BRASIL AVANÇA NA ÁREA DOS DIREITOS HUMANOS, DIZ VANNUCHI

Participando de uma homenagem ao militante Stuart Angel Jones, morto em 1971 pela ditadura militar, o ministro Paulo Vannuchi, da Secretaria Especial dos Direitos Humanos da Presidência da República, disse que  “O presidente Lula elevou à categoria de ministério a área de direitos humanos e pouquíssimos países têm este status. Os recursos, ao longo da minha gestão, triplicaram e a estrutura humana mais que dobrou. Das 70 conferências nacionais realizadas, 12 são relacionadas aos direitos humanos. O saldo é extraordinário”.

Com esta afirmação Vannuchi evidencia o avanço que o país teve, durante a gestão do presidente no governo federal, na área dos direitos humanos. Vannuchi també falou sobre as reparações individuais que vem ocorrendo a favor daqueles que sofreram violências durante a ditadura militar: “Lançamos o livro-relatório Direito à memória e à verdade e criamos o projeto Memórias reveladas.
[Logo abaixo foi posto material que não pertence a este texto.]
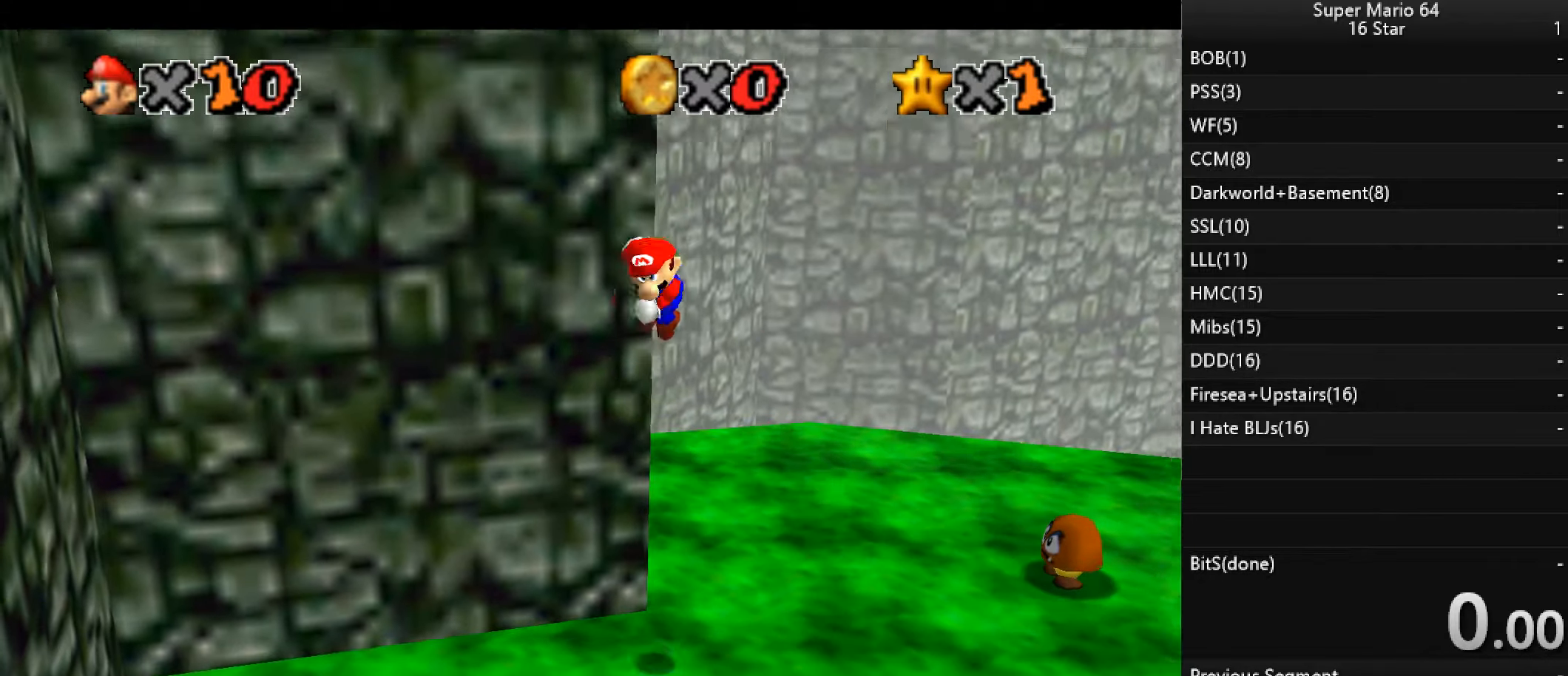
{"keys": ["down"], "events": [[400, "x", "up"]]}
No PNDH 3 [Programa Nacional de Direitos Humanos 3], a principal proposta, de criação da Comissão Nacional da Verdade, já foi concretizada em projeto de lei entregue ao Legislativo”.

Sobre as críticas realizadas por organizações de direitos humanos, o ministro ressaltou a importância da democracia: “Um governo democrático tem que ter serenidade para ouvir tudo o que a sociedade civil tem a dizer. Em direitos humanos, temos avanços notáveis nossos e avanços anteriores, do governo Fernando Henrique Cardoso. Mas tudo o que se avançou ainda é muito pouco perto do que é preciso avançar.”

Quem estava também na homenagem era o ministro da Secretaria de Comunicação da Presidência da República (Secom), Franklin Martins. Emocionado, o homem que combateu a ditadura militar, afirmou: “Estamos celebrando aqui a memória de todos aqueles que lutaram e caíram. Fizemos parte de uma juventude que errou. Os que não lutaram nos cobram os erros, os que lutaram pela metade nos cobram os erros, os que esperaram a ditadura acabar nos cobram os erros. Mas essa juventude maravilhosa não errou em duas coisas: não apoiou a ditadura e não ficou esperando o carnaval chegar para dizer que tinha lutado contra a ditadura”.

Cid Benjamin, um dos organizadores do sequestro do embaixador americano Charles Elbrick, em 1969, também participou da homenagem. Segundo ele, “Um país que não conhece o seu passado está fadado a repetir os erros. Onde estão os desaparecidos, onde estão seus corpos? Isso são perguntas que têm de ser feitas, principalmente para que a sociedade tome consciência da barbaridade que foi perpetrada e crie anticorpos para que isso não se repita”.

A irmã de Stuart Angel, Hildegard Angel falou a todos que aquele evento “É uma homenagem a todos, porque há muitos outros que tiveram a mesma luta e também merecem monumentos. O Stuart foi um deles. O meu empenho é para que essa história não se repita”.